Adrien just gave that to me. It was very early on in the shoot – it might have been day three. Unfortunately, that was the availability for that location and we had to shoot it. Adrien literally had only been in the country for maybe just over a week and we were suddenly jumping into this very big scene. It was a bit nervewracking, but we only did maybe three takes, and it was excellent. He gave me everything [in that scene] and gave me great things in each take. At that point, I really relaxed because I thought he’s worth his weight.
And it’s your real-life wife Jenni Baird, who plays his wife Carol in the film. Did you actually write the part for her?
Yeah, we shared wives for a while there. [laughs] I always wanted to work with Jenni. She’s a good actress and when I wrote the piece, it was quite a while ago and when the opportunity [to direct] came up a few years later, I thought, “Oh, Jen’s really great for that role now,” so it was a good upshot of it all. She was really comfortable with Adrien and they had a great chemistry together, so it was really nice.
Was there a particularly challenging day of shooting?
Our schedule was so tight, every day was a challenge. What also made it a challenge for me but also for the crew was I didn’t want to ever compromise on shots. I had such a specific idea for the film, every shot is so considered. You can’t really wing too much stuff, so we just had to achieve what we set out to achieve every single day.
Did that make it an easy film to edit? Because of how much cross-cutting there is between the past and present, I wondered how prescribed that may have been before shooting?
It’s tricky because you always get into the editing suite, then everything you had in mind just goes out the window and you’re having to write the film again. Scenes changed order and some were dropped. We realized at some point that it was so important to keep the pace, and the film does have this insistence in it. Once it gets on that track, it’s like, it seems to pick up intensity and once we found that in the film, that dictated the timing of the scenes and what stayed and what went.
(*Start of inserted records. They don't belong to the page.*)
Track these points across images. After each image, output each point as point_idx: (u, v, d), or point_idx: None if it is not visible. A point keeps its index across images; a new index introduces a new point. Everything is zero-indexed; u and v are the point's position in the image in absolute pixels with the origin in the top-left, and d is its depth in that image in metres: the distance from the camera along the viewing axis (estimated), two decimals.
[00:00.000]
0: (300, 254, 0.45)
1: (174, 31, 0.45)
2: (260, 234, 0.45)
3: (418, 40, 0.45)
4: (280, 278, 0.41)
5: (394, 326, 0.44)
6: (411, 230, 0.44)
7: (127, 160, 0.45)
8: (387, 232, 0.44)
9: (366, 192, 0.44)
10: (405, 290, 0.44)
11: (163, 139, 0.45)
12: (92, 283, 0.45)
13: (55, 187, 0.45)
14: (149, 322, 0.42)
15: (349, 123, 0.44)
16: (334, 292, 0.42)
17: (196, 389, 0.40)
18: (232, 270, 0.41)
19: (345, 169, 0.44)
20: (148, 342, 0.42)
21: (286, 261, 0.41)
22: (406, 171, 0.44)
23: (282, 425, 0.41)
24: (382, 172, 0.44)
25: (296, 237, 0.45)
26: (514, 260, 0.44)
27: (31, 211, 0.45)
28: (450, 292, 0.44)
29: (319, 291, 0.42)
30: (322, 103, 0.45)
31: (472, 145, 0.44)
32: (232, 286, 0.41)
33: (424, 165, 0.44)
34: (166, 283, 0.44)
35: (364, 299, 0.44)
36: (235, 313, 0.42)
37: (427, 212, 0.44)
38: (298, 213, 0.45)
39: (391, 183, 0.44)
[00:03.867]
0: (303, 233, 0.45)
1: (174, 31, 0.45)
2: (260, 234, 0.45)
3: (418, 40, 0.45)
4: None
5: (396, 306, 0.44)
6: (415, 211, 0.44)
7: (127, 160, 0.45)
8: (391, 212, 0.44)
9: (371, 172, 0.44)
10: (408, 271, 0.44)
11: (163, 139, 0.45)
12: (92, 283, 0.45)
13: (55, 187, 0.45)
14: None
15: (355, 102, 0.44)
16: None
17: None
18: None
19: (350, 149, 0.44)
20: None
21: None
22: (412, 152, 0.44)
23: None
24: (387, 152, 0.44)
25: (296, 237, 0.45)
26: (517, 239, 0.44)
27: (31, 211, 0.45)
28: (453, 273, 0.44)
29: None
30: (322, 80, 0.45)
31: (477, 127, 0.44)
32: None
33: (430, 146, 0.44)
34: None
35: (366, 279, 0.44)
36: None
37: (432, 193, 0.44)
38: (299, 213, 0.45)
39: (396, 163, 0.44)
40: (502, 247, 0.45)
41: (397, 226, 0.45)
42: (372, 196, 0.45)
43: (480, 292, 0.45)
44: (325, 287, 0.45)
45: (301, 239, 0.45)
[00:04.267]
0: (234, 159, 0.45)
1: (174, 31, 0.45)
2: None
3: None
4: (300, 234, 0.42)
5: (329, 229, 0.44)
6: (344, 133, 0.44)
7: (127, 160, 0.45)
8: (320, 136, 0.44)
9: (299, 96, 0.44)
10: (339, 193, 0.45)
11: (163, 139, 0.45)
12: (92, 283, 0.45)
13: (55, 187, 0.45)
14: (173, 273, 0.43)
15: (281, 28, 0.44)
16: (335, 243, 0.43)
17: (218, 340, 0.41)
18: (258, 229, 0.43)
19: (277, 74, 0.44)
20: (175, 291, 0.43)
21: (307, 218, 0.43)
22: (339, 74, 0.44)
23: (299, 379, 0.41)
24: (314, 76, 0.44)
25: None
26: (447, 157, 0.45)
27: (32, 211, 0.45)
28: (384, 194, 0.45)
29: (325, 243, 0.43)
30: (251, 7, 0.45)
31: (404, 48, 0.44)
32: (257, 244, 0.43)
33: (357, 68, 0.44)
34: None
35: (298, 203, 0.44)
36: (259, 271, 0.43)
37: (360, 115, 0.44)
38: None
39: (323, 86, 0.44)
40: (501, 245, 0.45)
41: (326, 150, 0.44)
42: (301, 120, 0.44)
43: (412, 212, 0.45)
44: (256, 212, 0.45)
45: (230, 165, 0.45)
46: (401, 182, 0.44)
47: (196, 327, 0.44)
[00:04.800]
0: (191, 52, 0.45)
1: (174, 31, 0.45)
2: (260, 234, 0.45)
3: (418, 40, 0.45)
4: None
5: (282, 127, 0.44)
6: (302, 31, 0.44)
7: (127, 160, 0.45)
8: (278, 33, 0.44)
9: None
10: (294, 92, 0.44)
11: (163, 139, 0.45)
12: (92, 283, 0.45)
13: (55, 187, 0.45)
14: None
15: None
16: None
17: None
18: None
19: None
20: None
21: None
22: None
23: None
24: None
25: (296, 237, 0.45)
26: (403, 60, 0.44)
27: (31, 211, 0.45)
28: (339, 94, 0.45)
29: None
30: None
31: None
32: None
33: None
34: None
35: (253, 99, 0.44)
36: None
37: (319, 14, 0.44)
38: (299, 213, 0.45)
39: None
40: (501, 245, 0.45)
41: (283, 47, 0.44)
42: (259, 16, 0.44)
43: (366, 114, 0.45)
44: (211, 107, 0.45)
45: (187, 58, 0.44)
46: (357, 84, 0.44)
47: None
Once we put it together, we found that rhythm to the piece.
Was there a moment where it all clicked for you?
In shooting, no. In the editing, yes. The moment in the film where that happens is the moment where [Brody’s character] gets on the train and he goes to his childhood town. In the script, that felt like a bit of a bump, oddly, but in the movie, it feels like now we’re going somewhere. That’s the beginning of the mystery. Once he gets on that train, the audience doesn’t know what he’s doing or why exactly, or what’s even there. That’s when we knew that we were telling a mystery with an underlying detective story.
After premiering at the Tribeca Film Festival last spring, what’s it been like taking it around the world?
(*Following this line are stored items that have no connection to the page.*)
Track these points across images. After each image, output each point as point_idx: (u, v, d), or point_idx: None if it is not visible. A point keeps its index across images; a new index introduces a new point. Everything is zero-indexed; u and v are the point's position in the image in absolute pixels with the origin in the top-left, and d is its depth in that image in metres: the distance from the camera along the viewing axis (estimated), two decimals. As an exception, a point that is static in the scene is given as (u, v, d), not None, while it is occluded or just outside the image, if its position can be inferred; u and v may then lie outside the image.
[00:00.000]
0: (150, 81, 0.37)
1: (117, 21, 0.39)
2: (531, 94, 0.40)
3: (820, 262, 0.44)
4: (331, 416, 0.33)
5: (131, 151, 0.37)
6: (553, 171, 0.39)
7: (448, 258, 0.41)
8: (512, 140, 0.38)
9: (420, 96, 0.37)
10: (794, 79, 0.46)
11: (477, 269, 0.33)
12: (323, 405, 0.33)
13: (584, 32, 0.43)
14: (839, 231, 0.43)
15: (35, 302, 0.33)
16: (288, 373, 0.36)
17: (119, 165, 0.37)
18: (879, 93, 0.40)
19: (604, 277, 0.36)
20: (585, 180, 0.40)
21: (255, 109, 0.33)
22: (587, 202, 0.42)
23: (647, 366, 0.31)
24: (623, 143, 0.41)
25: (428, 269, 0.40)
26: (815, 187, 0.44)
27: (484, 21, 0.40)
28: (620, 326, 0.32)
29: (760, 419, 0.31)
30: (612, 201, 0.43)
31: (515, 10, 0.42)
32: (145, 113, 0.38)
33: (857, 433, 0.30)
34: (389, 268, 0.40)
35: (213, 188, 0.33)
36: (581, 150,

Literally, people jump in their seats, then they kind of laugh in an embarrassed way, and then get back into the story and it’s fun to know that something we made creates that response in an audience. It is different from audience to audience. Australians seem a little more embarrassed that they get scared by things, so there’s a little more embarrassed laughter whereas American audiences just tend to laugh more like they enjoyed the scare, so it’s been really interesting to watch the differences internationally. It’s been a real pleasure.
“Backtrack” opens in limited release and will be available on demand on February 26th. It is now available exclusively on demand through DirecTV.